A Caatinga e o futuro solar do Brasil


O semiárido brasileiro, marcado pela resistência da vegetação da Caatinga, começa a se tornar também um território de esperança energética. Um estudo divulgado em 18 de setembro pelo MapBiomas, rede que reúne universidades, ONGs e empresas de tecnologia para monitorar o uso da terra no Brasil, mostra que o bioma concentra quase dois terços de todas as usinas fotovoltaicas do país.

Gabriel Carvalho/Setur-BA

Em 2024, mais de 21 mil hectares já estavam ocupados por painéis solares na Caatinga, uma transformação que revela tanto o potencial de liderança da região na transição energética quanto os desafios de conciliar crescimento econômico e preservação ambiental.

Segundo o professor Washington Rocha, coordenador da equipe Caatinga do MapBiomas, o avanço da energia solar no bioma começou com maior intensidade em Minas Gerais. Mas os dados de séries históricas apontam para uma expansão acelerada nos estados nordestinos, atraídos pelo enorme potencial de insolação.

Atlas de energia solar já destacam a região como uma das áreas mais promissoras do mundo para a produção fotovoltaica.
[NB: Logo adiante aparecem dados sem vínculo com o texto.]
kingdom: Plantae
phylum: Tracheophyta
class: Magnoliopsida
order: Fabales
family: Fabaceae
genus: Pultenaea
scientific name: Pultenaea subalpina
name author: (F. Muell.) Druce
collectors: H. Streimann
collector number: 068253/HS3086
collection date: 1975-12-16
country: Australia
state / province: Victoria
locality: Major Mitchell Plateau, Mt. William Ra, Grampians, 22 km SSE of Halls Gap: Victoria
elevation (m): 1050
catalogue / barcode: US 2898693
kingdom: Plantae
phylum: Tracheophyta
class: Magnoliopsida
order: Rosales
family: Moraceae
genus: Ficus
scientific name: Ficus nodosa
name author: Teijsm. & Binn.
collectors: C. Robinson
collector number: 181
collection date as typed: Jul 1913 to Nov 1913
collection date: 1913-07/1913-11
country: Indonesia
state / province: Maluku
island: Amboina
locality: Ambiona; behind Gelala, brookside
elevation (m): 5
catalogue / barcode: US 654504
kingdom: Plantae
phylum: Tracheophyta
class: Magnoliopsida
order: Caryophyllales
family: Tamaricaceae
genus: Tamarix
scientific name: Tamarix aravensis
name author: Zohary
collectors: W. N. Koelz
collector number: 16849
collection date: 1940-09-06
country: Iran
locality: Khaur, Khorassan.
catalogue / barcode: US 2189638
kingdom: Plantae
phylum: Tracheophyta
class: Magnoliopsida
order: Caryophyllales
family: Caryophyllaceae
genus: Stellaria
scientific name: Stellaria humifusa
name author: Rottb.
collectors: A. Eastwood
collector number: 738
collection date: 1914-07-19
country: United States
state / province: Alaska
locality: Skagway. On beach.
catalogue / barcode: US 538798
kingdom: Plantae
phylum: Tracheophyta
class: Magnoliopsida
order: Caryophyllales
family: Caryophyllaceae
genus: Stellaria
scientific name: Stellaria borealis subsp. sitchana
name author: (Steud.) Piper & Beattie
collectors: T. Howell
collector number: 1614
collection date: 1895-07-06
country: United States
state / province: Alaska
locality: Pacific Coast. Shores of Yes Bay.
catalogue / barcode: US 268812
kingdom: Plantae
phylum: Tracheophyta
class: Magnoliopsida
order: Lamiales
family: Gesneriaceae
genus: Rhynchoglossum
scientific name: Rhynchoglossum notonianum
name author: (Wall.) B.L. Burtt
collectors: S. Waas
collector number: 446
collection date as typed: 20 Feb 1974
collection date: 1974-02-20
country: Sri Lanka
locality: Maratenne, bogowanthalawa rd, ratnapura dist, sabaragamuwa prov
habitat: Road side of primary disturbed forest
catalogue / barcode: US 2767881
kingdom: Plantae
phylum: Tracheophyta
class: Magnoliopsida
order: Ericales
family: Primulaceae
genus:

Isso explica a migração dos investimentos e o surgimento de polos solares que podem redefinir a matriz energética brasileira.

AdobeStock_433103480-Largo-1536x1020-1-400x266 A Caatinga e o futuro solar do Brasil
Reprodução

SAIBA MAIS: Ipaam lança marco regulatório da energia solar no estado

O dilema da expansão

A corrida por energia limpa, no entanto, não acontece em um vazio. Nos últimos 40 anos, a Caatinga perdeu 14% de sua cobertura vegetal nativa, principalmente pela pressão da agropecuária, que hoje ocupa mais de um terço do bioma. Esse histórico acende o alerta de que o avanço das usinas solares, se não planejado, pode agravar ainda mais a degradação ambiental.

Rocha ressalta que o desafio é duplo: ampliar as áreas conservadas e, ao mesmo tempo, restaurar trechos já degradados. Dessa forma, seria possível garantir que a Caatinga continue funcionando como sistema ecológico vital, sem bloquear as oportunidades de desenvolvimento econômico e social que a energia solar oferece.

O estudo do MapBiomas aponta que a melhor estratégia para conciliar preservação e crescimento é priorizar a instalação das usinas em áreas já degradadas. Essa medida evita o impacto direto sobre a biodiversidade e permite transformar passivos ambientais em ativos para a transição energética.

Atualmente, apenas 10% da Caatinga está protegida em unidades de conservação. A escolha de áreas próximas a esses territórios deve ser feita com cautela, para não comprometer a resiliência do bioma. Com o mapeamento detalhado oferecido pela plataforma, estados e municípios podem planejar projetos energéticos de forma mais integrada à realidade ecológica da região.

O Nordeste como pilar da transição energética

O avanço da energia solar na Caatinga não é apenas uma questão regional, mas nacional. A diversificação da matriz energética é vista como essencial para que o Brasil cumpra seus compromissos climáticos e reduza a dependência de combustíveis fósseis.

Nesse cenário, o Nordeste surge como protagonista. O potencial de insolação, somado à disponibilidade de áreas que podem ser destinadas a usinas solares sem comprometer a conservação ambiental, coloca a região em posição estratégica para liderar a transição.

A Caatinga, historicamente associada à escassez e à resistência, pode se tornar o coração da energia limpa brasileira. Mas, para isso, será preciso planejamento rigoroso, políticas públicas consistentes e uma visão de longo prazo que una ciência, economia e sociedade.

Se bem conduzida, a expansão das usinas solares poderá transformar o bioma em um exemplo mundial de como conciliar preservação e progresso, garantindo que a luz do sol, abundante no semiárido, ilumine também caminhos de sustentabilidade e justiça climática.